Let’s talk about qualitative data today.

It doesn’t get enough love and quantitative always gets more. I want to give you a proper way to analyze qualitative data and then show you examples of how to use it for experiment ideation (since I’m a researcher and an experimenter).

What is the difference between quantitative and qualitative data?

We all know there are two types of data: quantitative and qualitative.

Quantitative: “relating to, measuring, or measured by the quantity of something rather than its quality” (Source)

Qualitative: “relating to, measuring, or measured by the quality of something rather than its quantity” (Source)

The TLDR in my head…
Quantitative = numbers
Qualitative = words

How do people usually analyze qualitative data?

Quantitative is typically easier for people to analyze. Processes for this are fairly consistent across teams. It’s just numbers.

Qualitative is usually the wild west as far as how people analyze it. Many people don’t know what to do with it or how to analyze it properly. They almost never know that you can turn it from qualitative to quantitative either.

You might ask, “Well why would you want to convert it? Wouldn’t you just collect quantitative data in the first place then?” Nope.

Quantitative data usually gives us the “what” of something. Qualitative usually gives us the “why” of something.

Example:

  • Quantitative data point: The exit rate on the homepage is 82%.
  • Qualitative data point: Users don’t understand the value proposition or benefits.

Most people’s approaches to analyzing qualitative data: (1) word clouds or (2) reading through responses and taking rough notes.

Neither of those is great. Not very methodical, right?

Word clouds is not always great

Word clouds are not always great (source)

Boom. Here’s where we want to turn it from qualitative to quantitative. It’s much more methodical, reliable, and repeatable.

Process to turn qualitative data into quantitative data

I’ll share with you the process that we also follow at Chirpy. All you have to do is start a spreadsheet. This is where we’ll complete a coding process.

  1. Put all of your responses on the left side in one column in individual rows. (Usually, 200-300 are ideal so that you reach statistical significance.)
  2. Read responses one at a time. For each one, determine one or more themes.
  3. Add those themes to the top in one row in individual columns as you go.
  4. For each response, add a “1” under each applicable theme. More than one theme can be counted per response.
  5. After you’ve completed this process for all responses, get the sums for each theme.
  6. Pull the entire list of themes and totals. Sort them from highest to lowest.

That’s it!

Quantitative Data Analysis - Spreadsheet example

Quantitative Data Analysis

 

Quantitative data analyis - Pull out some of the top quotes

Pull out some of the top quotes

Optional but recommended: You can pull out some of the top quotes along the way, too. That’s always helpful.

If you want to take it a step further, do a second round of coding.

Put the first round of themes in the far left column this time and try to boil them down to no more than 3-4 themes in the top row. (Know that outside of the example above you’ll likely have several more themes to analyze, which would make a second round possible.)

What do you do with these kinds of insights?
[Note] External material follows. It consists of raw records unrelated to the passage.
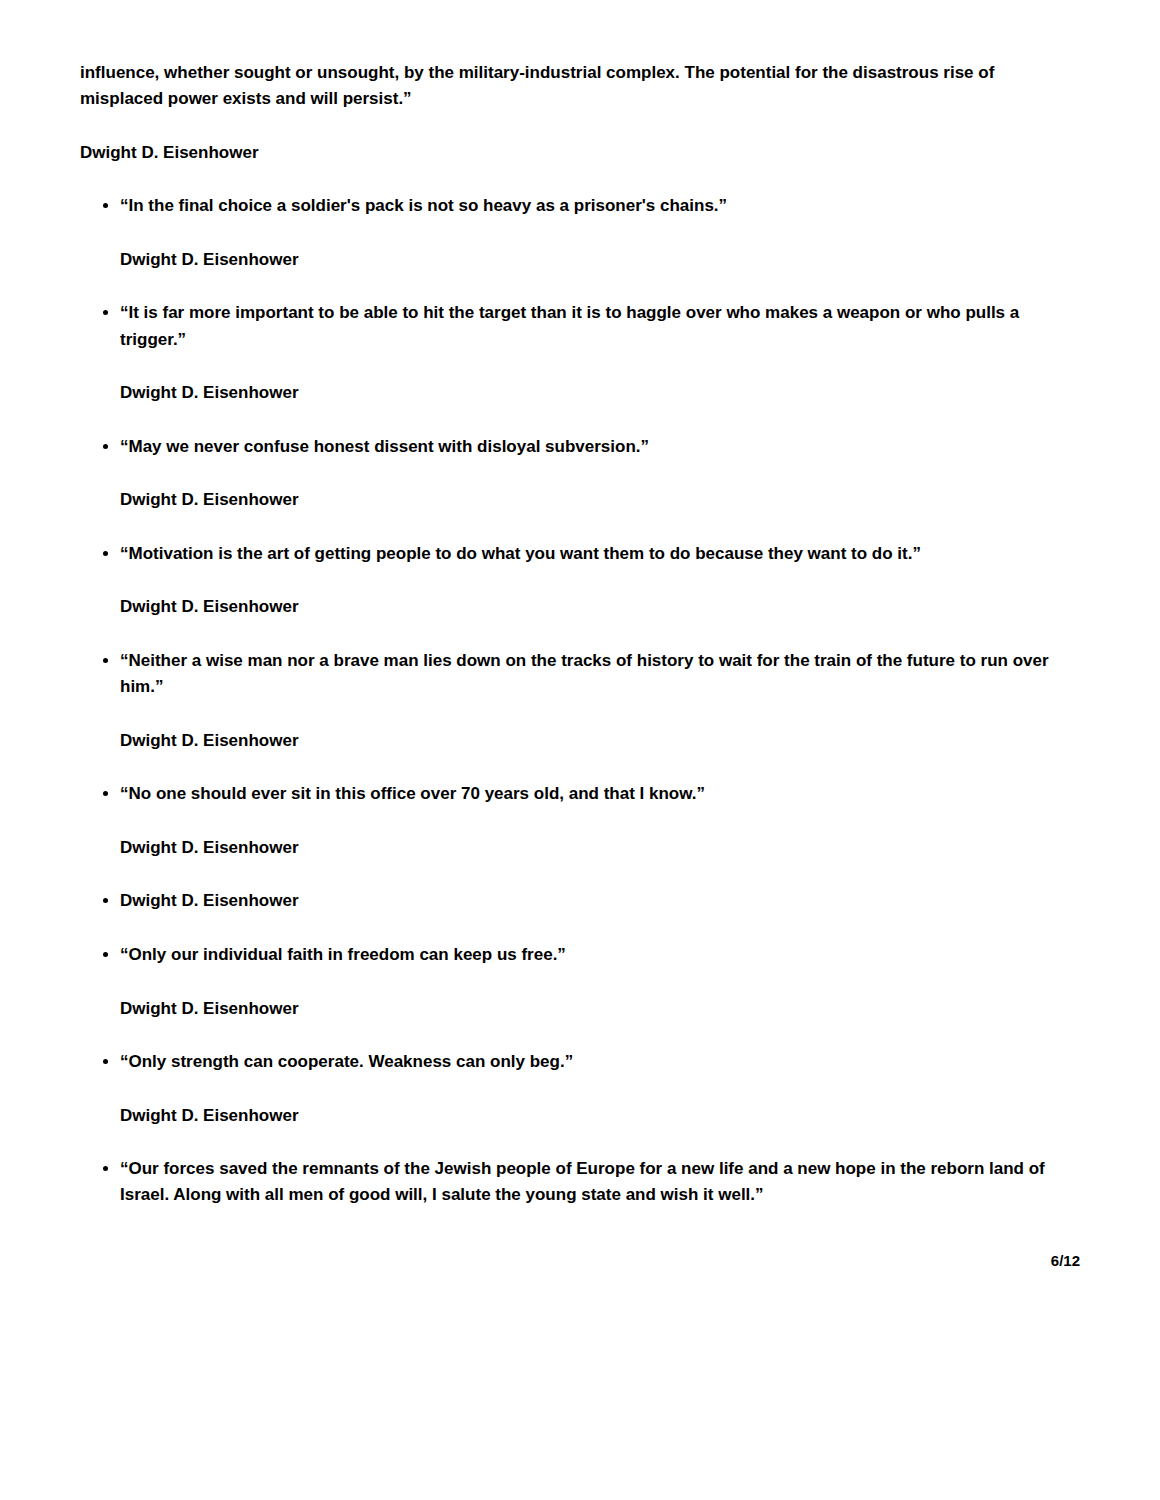influence, whether sought or unsought, by the military-industrial complex. The potential for the disastrous rise of misplaced power exists and will persist.”
Dwight D. Eisenhower
“In the final choice a soldier's pack is not so heavy as a prisoner's chains.”
Dwight D. Eisenhower
“It is far more important to be able to hit the target than it is to haggle over who makes a weapon or who pulls a trigger.”
Dwight D. Eisenhower
“May we never confuse honest dissent with disloyal subversion.”
Dwight D. Eisenhower
“Motivation is the art of getting people to do what you want them to do because they want to do it.”
Dwight D. Eisenhower
“Neither a wise man nor a brave man lies down on the tracks of history to wait for the train of the future to run over him.”
Dwight D. Eisenhower
“No one should ever sit in this office over 70 years old, and that I know.”
Dwight D. Eisenhower
Dwight D. Eisenhower
“Only our individual faith in freedom can keep us free.”
Dwight D. Eisenhower
“Only strength can cooperate. Weakness can only beg.”
Dwight D. Eisenhower
“Our forces saved the remnants of the Jewish people of Europe for a new life and a new hope in the reborn land of Israel. Along with all men of good will, I salute the young state and wish it well.”
6/12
Now that you have an amazing, prioritized list of customer insights, what do you do with them?

All kinds of things!

Examples:

  • Turn them into experiments on websites, mobile apps, or products
  • Use them to inform pricing changes
  • Use them to inform additional research
  • Use them to inform your sales workflows
  • Use them to inform your customer service workflows
  • Use them to inform marketing campaigns
  • Use them to inform your value proposition and creative
  • So on and so forth…

Let’s talk about experimentation & how to use these insights for experiment ideation

Because I’m an experimenter, I want to show you how this type of research informs test ideation. I’m constantly telling teams where there is experimentation there should always be research.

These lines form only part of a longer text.